Texto para leer
Fue cuando en 1969 buscaba trabajo en la redacción de la revista Harper’s y, curioseando sobre los escritorios de los cronistas estrellas, vio una invitación a una dinner party en casa de Bernstein, en el 895 de Park Avenue. Había un teléfono para confirmar la asistencia y Wolfe se anunció diciendo que había recibido la invitación y que asistiría. El resultado fue un artículo irónico donde Wolfe narraba la paradoja de los ricos de Nueva York agasajando a las Panteras Negras, un movimiento que se proponía aniquilar a los blancos ricos.
“Me hubiera detenido con La hoguera de las vanidades pero tuvo tanto éxito que seguí escribiendo novelas. Hice dos más. Ahora estoy trabajando en un libro de no-ficción que es la historia, y subrayo la palabra historia, de la teoría de la evolución. El libro se llama The Kingdom of Speech (El reino del lenguaje)”, dice. Una vez más, la lucha por el estatus tiene su lugar en la obra de Tom Wolfe: “En Inglaterra hubo un hombre que descubrió la teoría de la evolución según la selección natural antes que Darwin. El era de una familia de clase baja, apenas pudo terminar sus estudios, fue un naturalista autodidacta y se llamaba Alfred Russell Wallace –cuenta–. Luego vino Darwin que vio un paper de Wallace y antes de que Wallace pudiera publicar su teoría, Darwin salió con su propia versión de la teoría de la evolución. El ganador fue el caballero. Darwin era un gentleman . Su padre era un doctor que hizo una fortuna como inversionista. Fue Darwin el que se anotó un poroto por la teoría de la evolución según la selección natural.” Wolfe siempre empieza por los títulos que luego hace calzar a sus novelas.

Consigna A
Pasa al inglés esta oración del texto sobre Tom Wolfe: "Wolfe siempre empieza por los títulos que luego hace calzar a sus novelas."
Consigna B
Sigue escribiendo el texto sobre Tom Wolfe a partir de su última oración.

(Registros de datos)
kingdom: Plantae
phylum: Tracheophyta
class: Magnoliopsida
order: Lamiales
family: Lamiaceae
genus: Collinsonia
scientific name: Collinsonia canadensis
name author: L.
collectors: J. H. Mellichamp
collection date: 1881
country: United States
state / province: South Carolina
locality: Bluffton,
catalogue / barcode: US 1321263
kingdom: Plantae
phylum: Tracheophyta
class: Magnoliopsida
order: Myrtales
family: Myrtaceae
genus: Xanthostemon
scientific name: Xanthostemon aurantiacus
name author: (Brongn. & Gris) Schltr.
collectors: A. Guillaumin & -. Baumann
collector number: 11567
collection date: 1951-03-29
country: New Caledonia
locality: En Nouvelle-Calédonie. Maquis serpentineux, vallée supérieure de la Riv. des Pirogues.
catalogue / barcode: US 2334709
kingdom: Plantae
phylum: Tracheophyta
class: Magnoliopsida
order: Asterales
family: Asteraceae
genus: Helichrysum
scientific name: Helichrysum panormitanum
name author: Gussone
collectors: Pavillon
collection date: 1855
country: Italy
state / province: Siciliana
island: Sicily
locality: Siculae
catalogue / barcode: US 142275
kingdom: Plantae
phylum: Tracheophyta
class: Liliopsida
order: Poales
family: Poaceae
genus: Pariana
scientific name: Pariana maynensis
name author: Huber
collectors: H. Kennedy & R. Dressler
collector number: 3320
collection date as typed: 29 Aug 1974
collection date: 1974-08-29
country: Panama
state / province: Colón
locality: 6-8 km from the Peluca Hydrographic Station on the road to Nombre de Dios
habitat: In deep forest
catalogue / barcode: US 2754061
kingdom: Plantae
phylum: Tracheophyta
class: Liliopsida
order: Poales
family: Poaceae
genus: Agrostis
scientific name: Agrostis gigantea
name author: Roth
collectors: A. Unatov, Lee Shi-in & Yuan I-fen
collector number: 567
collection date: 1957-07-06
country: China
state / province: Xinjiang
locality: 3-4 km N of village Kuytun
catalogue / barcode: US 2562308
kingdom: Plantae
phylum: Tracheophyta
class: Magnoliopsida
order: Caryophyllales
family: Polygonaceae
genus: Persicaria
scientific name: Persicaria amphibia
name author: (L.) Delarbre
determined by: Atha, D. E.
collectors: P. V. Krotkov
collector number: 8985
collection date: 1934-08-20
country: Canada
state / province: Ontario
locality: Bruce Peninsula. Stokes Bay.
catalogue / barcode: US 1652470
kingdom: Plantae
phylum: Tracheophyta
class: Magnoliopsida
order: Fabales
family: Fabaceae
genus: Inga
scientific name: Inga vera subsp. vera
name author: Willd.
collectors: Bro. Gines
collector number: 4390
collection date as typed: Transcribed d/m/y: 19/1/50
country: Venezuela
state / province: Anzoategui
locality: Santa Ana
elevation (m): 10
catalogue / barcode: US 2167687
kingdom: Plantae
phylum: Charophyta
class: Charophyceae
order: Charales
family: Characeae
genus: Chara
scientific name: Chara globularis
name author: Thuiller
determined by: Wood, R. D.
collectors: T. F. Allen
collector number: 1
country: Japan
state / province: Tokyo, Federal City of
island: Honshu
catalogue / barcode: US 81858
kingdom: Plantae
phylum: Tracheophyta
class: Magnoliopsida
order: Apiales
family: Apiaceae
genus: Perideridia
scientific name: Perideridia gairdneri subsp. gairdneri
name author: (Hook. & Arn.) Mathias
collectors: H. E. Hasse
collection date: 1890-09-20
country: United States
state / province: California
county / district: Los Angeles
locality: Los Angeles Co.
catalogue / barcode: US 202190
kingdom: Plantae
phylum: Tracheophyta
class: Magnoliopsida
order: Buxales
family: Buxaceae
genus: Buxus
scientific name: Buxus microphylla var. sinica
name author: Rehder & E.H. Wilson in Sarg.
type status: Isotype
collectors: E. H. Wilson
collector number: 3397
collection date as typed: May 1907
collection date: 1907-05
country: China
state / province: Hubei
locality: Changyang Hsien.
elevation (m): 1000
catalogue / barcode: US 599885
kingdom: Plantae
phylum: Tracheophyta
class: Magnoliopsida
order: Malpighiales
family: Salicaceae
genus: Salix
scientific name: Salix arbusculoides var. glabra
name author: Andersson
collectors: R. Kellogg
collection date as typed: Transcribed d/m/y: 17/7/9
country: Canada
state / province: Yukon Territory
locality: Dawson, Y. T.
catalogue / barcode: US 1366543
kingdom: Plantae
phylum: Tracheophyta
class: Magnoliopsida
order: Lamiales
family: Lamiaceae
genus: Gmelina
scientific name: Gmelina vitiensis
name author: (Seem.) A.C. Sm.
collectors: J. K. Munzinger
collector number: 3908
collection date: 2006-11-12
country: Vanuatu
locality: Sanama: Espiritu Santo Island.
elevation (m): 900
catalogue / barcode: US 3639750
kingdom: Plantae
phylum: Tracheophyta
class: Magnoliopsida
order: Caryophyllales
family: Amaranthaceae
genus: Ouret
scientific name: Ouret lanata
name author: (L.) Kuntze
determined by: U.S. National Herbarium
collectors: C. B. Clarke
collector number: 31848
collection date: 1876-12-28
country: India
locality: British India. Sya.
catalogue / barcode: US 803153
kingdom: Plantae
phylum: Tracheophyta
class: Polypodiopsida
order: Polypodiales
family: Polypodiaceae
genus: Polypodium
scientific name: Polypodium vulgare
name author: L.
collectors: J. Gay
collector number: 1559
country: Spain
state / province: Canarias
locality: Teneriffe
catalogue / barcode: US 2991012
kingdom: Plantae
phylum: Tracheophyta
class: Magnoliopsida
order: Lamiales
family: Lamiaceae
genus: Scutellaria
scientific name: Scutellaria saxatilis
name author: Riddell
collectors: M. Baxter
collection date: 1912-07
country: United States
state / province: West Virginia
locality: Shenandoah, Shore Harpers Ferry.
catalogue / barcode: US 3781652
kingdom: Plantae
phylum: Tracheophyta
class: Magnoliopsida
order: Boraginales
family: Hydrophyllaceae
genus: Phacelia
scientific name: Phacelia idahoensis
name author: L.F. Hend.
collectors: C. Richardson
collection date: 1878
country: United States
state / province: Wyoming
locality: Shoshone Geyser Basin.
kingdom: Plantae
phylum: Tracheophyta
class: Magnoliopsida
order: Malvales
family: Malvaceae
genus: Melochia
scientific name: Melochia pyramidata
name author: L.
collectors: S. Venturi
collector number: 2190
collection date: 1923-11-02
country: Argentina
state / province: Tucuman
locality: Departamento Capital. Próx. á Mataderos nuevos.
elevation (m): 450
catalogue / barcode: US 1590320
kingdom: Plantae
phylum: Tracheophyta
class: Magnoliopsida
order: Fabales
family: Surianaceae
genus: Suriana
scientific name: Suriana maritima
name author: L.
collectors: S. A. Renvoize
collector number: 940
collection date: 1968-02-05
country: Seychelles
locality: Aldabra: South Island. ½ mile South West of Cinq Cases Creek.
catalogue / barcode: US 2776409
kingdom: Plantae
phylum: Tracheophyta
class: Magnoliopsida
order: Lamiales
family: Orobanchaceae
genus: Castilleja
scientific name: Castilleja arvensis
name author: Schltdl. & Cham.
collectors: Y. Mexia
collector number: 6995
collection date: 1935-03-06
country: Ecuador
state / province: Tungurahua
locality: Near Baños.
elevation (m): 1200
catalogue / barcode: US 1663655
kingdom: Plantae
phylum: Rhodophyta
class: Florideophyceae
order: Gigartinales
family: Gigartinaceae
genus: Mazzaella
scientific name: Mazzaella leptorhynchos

Respuesta esperada A
Wolfe always starts with the titles, which he then makes fit his novels.

Respuesta esperada B
La hoguera de las vanidades fue un título que le vino en mente durante un viaje a Florencia, Italia: “Estaba en un tour organizado por American Express para periodistas, esos que refunfuñan todo el tiempo porque fingen saber ya todo mientras no saben nada. Llegamos a la Piazza della Signoria y la guía nos contó que allí mismo, un monje que se llamaba Savonarola había montado en el siglo XV una fogata de lo que él mismo llamó las vanidades. Hizo una hoguera donde quemó los oropeles y las riquezas de los florentinos. ‘La hoguera de las vanidades’ me resultó un título maravilloso. Sólo me faltaba escribir el libro.”
–En Bloody Miami hay dos periodistas: Edward T. Topping IV, enviado a Miami con la misión de reconvertir el Miami Herald, y el novato John Smith. ¿Con cuál se identifica más?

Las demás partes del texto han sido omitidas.